Fig 3. SARS-CoV-2 antibody response categorization of study participants by enrollment month and district.

No evident antibody response was defined as testing negative for anti-RBD IgG. Infection-derived antibody response was defined as positive anti-RBD IgG AND no reported COVID-19 vaccination. Vaccination and infection-derived hybrid antibody response was defined as positive anti-RBD IgG AND positive anti-nucleocapsid IgG AND reported COVID-19 vaccination. Vaccination-derived antibody response was defined as positive anti-RBD IgG AND reported COVID-19 vaccination AND negative anti-nucleocapsid IgG. Equivocal IgG responses, unknown COVID-19 vaccination status, and unknown or Sinopharm vaccine type were categorized as indeterminate.

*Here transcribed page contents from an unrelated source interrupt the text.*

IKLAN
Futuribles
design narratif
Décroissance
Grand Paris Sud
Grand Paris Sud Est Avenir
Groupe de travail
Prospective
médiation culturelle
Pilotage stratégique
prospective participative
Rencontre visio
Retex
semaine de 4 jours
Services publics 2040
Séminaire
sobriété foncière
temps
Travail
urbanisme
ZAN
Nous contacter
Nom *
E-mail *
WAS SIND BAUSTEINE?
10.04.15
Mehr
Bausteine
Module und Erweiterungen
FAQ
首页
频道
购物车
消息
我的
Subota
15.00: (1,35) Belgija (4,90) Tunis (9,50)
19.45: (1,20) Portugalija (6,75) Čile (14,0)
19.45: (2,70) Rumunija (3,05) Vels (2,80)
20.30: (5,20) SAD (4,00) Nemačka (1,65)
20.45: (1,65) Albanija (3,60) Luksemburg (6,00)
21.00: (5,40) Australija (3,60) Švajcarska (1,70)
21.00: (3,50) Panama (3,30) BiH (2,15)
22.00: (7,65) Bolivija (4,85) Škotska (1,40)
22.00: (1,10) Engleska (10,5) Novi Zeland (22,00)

Fig 4. Signal ratios for three assay targets by antibody response category.

Signal ratios were calculated by dividing the mean fluorescent intensity of the target by the mean fluorescent intensity of the calibrators. Vaccination and infection combined produced the strongest antibody response against all three assay targets compared to infection or vaccination alone. Participants whose antibody response was derived from infection only had greater signal ratios for the RBD target compared to participants with vaccination-derived antibody response only. ns = not significant (p-value>0.05); **p-value<0.001.